Answer. I do not; I do not know what the agreement was between you and Colonel Miles; I stood apart from the conference somewhat; what I heard was simply to catch a few words here and there.
Question. Who officiated as chief of artillery?
Answer. Major McIlvane.
Question. Did he report on Sunday at any time, in the latter part of the day or at night, that the artillery ammunition was nearly expended?
Answer. Yes, sir.
Question. Did he report to Colonel Miles the next morning that it had all been distributed?
Answer. Yes, sir; that he found but thirty-six rounds, which had been equally divided between Captain McGrath and Captain Graham.
Question. Did Captain Rigby or Captain Potts, commanding batteries on the left, state, within your knowledge, to Colonel Miles, at any time on Sunday night or Monday morning, that their ammunition was expended?
Answer. They did not.
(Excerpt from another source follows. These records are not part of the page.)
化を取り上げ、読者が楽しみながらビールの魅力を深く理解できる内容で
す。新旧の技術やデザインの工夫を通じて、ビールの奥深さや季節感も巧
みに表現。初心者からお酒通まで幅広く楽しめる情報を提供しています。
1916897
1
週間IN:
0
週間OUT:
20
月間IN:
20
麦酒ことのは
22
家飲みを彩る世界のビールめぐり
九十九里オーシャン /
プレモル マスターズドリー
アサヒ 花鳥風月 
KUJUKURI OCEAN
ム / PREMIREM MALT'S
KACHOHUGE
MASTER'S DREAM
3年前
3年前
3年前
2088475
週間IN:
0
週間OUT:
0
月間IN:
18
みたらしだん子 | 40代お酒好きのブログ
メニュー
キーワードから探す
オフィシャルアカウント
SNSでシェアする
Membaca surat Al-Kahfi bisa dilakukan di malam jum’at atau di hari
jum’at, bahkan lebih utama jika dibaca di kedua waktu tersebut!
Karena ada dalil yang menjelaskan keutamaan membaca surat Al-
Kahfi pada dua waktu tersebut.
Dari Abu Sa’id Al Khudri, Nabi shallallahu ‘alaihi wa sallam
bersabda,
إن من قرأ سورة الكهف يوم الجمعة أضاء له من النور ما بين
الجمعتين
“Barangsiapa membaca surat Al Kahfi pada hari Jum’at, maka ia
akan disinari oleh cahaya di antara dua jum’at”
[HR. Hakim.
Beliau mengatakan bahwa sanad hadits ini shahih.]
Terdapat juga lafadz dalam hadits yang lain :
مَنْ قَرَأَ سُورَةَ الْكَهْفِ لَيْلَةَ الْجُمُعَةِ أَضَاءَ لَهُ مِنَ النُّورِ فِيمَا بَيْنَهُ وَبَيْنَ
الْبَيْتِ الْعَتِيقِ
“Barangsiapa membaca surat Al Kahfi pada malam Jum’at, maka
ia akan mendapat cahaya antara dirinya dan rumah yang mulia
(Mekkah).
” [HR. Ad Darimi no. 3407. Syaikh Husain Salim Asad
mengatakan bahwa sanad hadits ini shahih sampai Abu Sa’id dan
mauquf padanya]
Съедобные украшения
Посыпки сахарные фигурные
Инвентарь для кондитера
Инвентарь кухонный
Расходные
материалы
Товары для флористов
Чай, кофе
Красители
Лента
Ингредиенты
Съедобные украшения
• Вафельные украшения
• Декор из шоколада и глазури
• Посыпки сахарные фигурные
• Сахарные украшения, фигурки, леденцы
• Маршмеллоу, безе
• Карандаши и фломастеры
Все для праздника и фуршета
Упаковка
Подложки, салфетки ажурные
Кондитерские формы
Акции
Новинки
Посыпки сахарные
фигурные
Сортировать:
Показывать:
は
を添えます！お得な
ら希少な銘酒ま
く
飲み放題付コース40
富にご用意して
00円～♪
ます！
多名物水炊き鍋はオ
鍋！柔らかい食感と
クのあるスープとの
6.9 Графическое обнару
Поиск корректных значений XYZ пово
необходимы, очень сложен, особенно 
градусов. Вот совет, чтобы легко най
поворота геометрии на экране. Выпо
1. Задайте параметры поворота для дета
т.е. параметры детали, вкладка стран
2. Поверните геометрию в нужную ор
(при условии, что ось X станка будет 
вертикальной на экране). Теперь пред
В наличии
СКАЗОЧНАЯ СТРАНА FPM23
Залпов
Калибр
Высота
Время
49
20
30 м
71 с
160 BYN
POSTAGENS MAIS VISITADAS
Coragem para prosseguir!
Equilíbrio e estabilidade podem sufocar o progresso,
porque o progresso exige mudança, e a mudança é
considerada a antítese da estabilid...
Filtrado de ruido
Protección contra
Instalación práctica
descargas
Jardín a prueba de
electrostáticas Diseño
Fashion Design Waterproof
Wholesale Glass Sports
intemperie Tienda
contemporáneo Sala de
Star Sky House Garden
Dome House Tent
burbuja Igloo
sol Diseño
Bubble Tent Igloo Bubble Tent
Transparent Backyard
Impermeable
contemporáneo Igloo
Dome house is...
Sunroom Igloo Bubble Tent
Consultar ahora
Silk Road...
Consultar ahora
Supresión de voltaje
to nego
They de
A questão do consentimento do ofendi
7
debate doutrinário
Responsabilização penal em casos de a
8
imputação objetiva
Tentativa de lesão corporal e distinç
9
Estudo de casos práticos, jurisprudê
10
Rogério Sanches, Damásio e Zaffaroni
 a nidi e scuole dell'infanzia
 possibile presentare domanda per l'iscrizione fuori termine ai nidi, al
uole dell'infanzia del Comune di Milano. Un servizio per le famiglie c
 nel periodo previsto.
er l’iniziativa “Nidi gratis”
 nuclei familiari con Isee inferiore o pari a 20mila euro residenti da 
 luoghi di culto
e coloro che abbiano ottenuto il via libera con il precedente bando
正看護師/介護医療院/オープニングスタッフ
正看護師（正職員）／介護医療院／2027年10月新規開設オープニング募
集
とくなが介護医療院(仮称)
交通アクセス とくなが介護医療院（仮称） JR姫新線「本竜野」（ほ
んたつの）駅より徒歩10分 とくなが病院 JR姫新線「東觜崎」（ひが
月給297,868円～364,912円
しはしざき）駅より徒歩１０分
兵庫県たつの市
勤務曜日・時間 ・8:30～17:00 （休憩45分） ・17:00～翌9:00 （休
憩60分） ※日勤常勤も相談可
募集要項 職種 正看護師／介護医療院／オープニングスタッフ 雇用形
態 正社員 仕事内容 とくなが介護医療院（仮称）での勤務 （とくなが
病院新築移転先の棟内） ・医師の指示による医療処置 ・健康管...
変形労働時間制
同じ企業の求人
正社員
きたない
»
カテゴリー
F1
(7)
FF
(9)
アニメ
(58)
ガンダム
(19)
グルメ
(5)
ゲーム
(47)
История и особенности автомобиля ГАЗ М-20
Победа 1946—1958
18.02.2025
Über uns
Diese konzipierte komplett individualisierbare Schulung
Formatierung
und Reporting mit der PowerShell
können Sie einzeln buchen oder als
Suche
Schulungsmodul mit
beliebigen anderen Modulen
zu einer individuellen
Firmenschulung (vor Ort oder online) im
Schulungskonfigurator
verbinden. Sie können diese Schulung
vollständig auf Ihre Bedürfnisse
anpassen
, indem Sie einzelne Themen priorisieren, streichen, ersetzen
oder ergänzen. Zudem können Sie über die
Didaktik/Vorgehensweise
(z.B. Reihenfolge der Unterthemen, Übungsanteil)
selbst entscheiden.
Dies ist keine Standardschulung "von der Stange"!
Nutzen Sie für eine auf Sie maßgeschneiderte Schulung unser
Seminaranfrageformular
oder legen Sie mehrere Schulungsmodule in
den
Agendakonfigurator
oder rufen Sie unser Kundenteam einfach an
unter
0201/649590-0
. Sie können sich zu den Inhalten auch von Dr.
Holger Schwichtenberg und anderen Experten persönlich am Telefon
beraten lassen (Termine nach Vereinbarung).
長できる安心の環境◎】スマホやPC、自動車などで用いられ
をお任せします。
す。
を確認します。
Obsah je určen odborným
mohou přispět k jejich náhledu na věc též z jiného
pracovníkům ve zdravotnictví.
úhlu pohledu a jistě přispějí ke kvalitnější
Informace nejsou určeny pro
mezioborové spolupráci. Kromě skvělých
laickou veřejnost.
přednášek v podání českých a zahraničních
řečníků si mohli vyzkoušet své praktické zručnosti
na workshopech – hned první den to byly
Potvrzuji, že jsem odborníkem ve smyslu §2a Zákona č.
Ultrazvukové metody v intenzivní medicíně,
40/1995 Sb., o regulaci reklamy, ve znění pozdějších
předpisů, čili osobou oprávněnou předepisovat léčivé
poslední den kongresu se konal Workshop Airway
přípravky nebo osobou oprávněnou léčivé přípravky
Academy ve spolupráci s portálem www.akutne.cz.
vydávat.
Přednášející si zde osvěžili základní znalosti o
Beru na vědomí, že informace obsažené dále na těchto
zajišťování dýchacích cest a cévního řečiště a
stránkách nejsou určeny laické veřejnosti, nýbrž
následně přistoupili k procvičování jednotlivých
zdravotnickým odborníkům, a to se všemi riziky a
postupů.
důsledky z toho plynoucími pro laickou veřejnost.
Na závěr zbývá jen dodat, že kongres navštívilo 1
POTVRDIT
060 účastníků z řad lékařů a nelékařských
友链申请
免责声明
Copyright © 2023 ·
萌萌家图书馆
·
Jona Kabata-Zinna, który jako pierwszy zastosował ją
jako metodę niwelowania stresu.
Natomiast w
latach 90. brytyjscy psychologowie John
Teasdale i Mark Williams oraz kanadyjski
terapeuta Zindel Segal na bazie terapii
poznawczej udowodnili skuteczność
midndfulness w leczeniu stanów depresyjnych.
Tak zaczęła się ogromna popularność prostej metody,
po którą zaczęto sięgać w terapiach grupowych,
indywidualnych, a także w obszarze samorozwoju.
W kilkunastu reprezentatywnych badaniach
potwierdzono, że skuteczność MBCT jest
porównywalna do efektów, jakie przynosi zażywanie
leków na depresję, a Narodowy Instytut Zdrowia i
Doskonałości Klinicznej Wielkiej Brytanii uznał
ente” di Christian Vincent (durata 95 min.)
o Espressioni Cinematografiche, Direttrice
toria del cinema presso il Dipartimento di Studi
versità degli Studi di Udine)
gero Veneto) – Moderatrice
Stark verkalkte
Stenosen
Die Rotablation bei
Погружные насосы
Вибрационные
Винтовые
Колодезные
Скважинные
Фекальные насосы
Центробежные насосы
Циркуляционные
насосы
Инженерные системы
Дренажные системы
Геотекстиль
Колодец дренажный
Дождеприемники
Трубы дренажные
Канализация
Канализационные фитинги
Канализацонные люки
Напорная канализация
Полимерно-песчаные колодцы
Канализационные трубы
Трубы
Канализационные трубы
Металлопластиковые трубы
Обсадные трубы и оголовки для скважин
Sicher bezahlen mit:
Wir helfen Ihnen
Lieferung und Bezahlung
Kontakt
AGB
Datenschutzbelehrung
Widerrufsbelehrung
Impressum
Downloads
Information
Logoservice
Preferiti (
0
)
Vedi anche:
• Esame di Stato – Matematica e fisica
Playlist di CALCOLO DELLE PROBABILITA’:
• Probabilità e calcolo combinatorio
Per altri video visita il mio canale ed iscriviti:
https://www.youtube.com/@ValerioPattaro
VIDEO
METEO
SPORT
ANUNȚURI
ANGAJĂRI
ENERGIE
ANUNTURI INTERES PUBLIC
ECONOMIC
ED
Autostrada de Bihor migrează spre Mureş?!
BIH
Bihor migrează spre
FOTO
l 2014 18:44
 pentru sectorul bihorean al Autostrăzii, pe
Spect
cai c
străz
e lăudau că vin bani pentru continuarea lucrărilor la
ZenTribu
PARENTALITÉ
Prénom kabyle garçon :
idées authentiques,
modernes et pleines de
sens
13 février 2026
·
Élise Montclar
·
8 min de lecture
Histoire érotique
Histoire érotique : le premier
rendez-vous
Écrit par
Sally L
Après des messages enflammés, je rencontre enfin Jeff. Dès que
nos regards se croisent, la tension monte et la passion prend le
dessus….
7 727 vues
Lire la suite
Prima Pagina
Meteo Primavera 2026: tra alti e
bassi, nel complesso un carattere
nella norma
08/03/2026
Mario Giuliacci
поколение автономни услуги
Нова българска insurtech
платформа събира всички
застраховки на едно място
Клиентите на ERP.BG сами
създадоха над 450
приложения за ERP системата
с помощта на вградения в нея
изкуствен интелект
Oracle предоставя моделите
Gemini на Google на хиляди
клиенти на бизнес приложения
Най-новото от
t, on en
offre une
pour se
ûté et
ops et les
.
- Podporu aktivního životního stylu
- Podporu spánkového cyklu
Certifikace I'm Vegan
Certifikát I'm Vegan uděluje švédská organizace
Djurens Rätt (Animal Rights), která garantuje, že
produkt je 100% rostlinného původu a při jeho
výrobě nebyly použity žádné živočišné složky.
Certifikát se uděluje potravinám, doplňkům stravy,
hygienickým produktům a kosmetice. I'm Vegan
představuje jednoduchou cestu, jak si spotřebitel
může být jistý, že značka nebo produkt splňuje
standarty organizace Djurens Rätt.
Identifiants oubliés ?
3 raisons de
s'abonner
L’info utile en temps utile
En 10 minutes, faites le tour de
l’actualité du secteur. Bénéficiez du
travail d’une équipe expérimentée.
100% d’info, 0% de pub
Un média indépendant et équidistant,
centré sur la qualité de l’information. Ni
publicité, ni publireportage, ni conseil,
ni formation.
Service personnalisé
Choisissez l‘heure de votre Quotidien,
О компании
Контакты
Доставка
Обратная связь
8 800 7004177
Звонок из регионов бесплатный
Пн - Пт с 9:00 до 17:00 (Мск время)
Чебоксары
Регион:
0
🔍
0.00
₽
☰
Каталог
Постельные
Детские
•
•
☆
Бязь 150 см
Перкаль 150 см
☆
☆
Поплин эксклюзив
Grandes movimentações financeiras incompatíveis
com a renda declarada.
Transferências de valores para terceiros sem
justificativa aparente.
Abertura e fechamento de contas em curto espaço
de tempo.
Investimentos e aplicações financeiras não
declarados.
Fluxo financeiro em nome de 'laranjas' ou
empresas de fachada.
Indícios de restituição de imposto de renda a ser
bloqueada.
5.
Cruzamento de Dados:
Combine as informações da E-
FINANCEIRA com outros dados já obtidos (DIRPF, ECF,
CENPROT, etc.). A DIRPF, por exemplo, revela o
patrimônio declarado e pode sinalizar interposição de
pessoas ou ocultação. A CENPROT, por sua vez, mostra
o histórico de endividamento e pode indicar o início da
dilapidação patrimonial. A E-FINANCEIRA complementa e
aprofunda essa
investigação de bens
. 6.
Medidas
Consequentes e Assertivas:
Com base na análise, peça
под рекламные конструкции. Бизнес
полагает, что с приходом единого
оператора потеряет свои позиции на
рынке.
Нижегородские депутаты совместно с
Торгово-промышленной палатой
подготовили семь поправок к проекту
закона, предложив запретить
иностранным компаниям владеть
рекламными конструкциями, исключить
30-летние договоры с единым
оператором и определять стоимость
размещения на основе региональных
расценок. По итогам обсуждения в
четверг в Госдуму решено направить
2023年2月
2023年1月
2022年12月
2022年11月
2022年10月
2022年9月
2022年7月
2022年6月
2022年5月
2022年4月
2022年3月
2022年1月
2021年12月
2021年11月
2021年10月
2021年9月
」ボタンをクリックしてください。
Captain Graham, Captain McGrath, and Captain Von Sehlen reported that their ammunition was all exhausted. At that time the others on the left were pounding away incessantly, even after the council had broken up.
Question. Have you any knowledge of the number of batteries, or where they were located, of the enemy on the left of the line on Monday morning?
Answer. There were two intervals in the woods on the crest of Loudoun Heights.
Question. Commence with Maryland Heights.
Answer. On Maryland Heights I did not observe but two guns of the enemy on the crest of the heights above where our battery was. In my judgment, they were a 6-pounder and 12-pounder howitzer. One gun seemed to throw a great deal farther than the other. On the crest of Loudoun Heights there were two positions which the enemy had on Sunday afternoon. There were originally two log-houses there, which Colonel Miles had destroyed in the first part of the summer. The enemy were busy there on Sunday afternoon, and we were shelling them while they were planting their batteries. At 2.30 Sunday afternoon they opened from both of these positions. I think they were a quarter of a mile apart. The woods were felled there and left a gap. They opened with three guns at one interval and four at the other. Afterward they brought two guns down below, between the two intervals, on the crest of a rock, and opened there. I cannot say whether they were extra guns or from those two intervals. Then, down on the extreme right, opposite the left ridge of Bolivar Heights, there was a plateau there near a house.
Question. East of the Shenandoah?
Answer. Across the Shenandoah from Harper's Ferry. If anything, it was a little higher elevation than Bolivar Heights itself, and enfiladed the heights. I do not know how many guns the enemy had there on Monday. It was on Monday morning that they opened there. They had planted them during the night. They opened just before daybreak on Monday morning. It was very misty, so that we could not see where these gaps were on the Loudoun Heights, on the plateau; the only way we could tell their position was by the flash of the guns. I could not see the battery or the men working the guns, on account of the mist and smoke. I suppose they must have had some half a dozen guns on the plateau, if not more. The fire from that position was very heavy, I know; principally directed to Potts' and Rigby's batteries. Then on the Charlestown road the enemy opened four guns in the woods there, and to the extreme right they opened two guns, on the Sherpherdstown road, in a piece of woods.
Question. Have you not omitted the principal battery firing upon Rigby that morning, on the prolongation of the ridge of Bolivar Heights, below the road across the river?
Answer. To the left of the Charlestown road? On the Harper's Ferry side there was a battery there, down near the position where Colonel Downey had the fight the night before.